He was also assistant editor of Johnson’s New Universal Cyclopaedia and editor of Appletons' International Education Series. He expanded the United States Bureau of Education and started graphic exhibits of the United States in international expositions.

He was responsible for introducing reindeer into Alaska so that the native whalers and trappers would have another livelihood, before they brought other species to extinction.

Harris was one of the 30 founding members of the Simplified Spelling Board, founded in 1906 by Andrew Carnegie to make English easier to learn and understand through changes in the orthography of the English language.

As editor-in-chief of Webster's New International Dictionary (1909), he originated the divided page.

In the book The Educational Philosophy of William T. Harris by Richard D. Mosier, it is stated that Harris forms the bridge between the mechanism, associationism, and utilitarianism of the 18th century and the pragmatism, experimentalism, and instrumentalism of the 20th century.

□ □ □ □ □

▶ **WHAT YOU HAVE TO DO**
Answer these questions using the passage on William T. Harris:
1. Why was Harris responsible for introducing reindeer into Alaska?
2. In what year was the Simplified Spelling Board founded, and by whom?
3. What did Harris originate as editor-in-chief of Webster's New International Dictionary (1909)?
The keypoint coordinate data is not needed here.

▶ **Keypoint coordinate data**

□ □ □ □ □

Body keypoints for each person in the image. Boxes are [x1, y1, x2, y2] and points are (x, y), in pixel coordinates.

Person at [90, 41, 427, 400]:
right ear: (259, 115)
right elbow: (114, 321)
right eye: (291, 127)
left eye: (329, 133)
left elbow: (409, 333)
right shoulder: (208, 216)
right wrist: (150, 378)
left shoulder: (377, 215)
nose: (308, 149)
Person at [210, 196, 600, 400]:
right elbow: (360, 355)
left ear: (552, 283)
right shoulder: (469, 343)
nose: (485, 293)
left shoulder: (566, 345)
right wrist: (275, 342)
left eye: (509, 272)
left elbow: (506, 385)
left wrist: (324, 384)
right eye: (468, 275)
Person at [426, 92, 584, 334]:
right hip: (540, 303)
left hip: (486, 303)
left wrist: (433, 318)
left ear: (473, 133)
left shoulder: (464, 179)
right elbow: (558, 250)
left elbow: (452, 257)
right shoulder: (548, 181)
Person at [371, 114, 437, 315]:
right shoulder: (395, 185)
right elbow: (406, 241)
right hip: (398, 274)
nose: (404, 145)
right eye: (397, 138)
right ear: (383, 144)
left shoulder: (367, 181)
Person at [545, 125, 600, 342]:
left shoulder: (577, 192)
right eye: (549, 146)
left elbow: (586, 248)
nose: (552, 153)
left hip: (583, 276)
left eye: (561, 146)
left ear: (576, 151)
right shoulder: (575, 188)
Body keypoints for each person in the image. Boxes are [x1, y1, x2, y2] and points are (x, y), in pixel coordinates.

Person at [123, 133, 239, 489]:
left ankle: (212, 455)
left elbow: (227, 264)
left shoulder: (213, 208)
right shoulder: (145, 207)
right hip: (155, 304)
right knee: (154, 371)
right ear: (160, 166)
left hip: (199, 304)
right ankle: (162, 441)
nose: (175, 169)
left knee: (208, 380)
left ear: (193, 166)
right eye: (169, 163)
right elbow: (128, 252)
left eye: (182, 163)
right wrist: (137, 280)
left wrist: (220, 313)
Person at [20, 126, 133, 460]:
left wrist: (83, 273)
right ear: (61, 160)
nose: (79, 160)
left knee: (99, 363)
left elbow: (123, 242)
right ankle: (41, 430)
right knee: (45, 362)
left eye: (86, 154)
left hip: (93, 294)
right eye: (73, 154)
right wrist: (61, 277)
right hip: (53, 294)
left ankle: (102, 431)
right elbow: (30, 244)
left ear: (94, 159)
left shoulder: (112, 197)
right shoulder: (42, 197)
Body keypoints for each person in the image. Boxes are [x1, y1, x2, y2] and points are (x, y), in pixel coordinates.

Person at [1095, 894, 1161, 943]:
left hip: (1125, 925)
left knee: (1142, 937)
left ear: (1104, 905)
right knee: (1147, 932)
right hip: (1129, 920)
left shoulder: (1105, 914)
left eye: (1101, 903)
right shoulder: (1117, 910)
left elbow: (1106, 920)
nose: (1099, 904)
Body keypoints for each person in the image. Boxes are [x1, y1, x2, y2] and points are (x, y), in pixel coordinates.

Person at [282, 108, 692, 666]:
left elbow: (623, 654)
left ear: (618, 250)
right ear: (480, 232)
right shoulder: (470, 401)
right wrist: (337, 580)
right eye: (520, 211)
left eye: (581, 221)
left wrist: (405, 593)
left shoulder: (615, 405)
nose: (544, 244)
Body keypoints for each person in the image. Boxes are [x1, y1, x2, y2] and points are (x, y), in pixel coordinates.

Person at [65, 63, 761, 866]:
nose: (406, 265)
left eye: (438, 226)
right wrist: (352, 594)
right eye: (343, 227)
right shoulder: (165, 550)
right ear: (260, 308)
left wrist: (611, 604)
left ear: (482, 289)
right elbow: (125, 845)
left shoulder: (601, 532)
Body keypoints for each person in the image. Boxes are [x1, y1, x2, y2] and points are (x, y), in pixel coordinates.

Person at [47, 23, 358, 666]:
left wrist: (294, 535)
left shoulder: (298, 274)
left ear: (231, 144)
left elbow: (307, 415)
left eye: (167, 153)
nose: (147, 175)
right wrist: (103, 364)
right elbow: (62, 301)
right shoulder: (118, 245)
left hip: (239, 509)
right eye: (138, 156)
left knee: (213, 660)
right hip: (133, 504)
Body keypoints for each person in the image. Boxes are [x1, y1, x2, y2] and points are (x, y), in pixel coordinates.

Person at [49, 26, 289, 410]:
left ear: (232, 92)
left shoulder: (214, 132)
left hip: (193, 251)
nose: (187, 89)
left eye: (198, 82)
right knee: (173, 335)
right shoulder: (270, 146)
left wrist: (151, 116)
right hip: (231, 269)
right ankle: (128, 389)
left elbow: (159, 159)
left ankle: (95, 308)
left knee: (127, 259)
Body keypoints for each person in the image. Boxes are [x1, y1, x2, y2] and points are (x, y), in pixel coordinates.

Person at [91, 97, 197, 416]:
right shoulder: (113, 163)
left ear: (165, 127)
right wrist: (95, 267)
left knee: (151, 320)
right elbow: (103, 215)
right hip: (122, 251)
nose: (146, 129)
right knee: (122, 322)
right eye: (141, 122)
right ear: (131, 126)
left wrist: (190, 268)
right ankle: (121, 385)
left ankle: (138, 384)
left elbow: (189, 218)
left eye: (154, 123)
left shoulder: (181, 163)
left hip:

□ □ □ □ □

▶ **RESPONSE TO THE EXERCISE**
1. He did it so the native whalers and trappers would have another livelihood before they brought other species to extinction.
2. It was founded in 1906 by Andrew Carnegie.
3. He originated the divided page.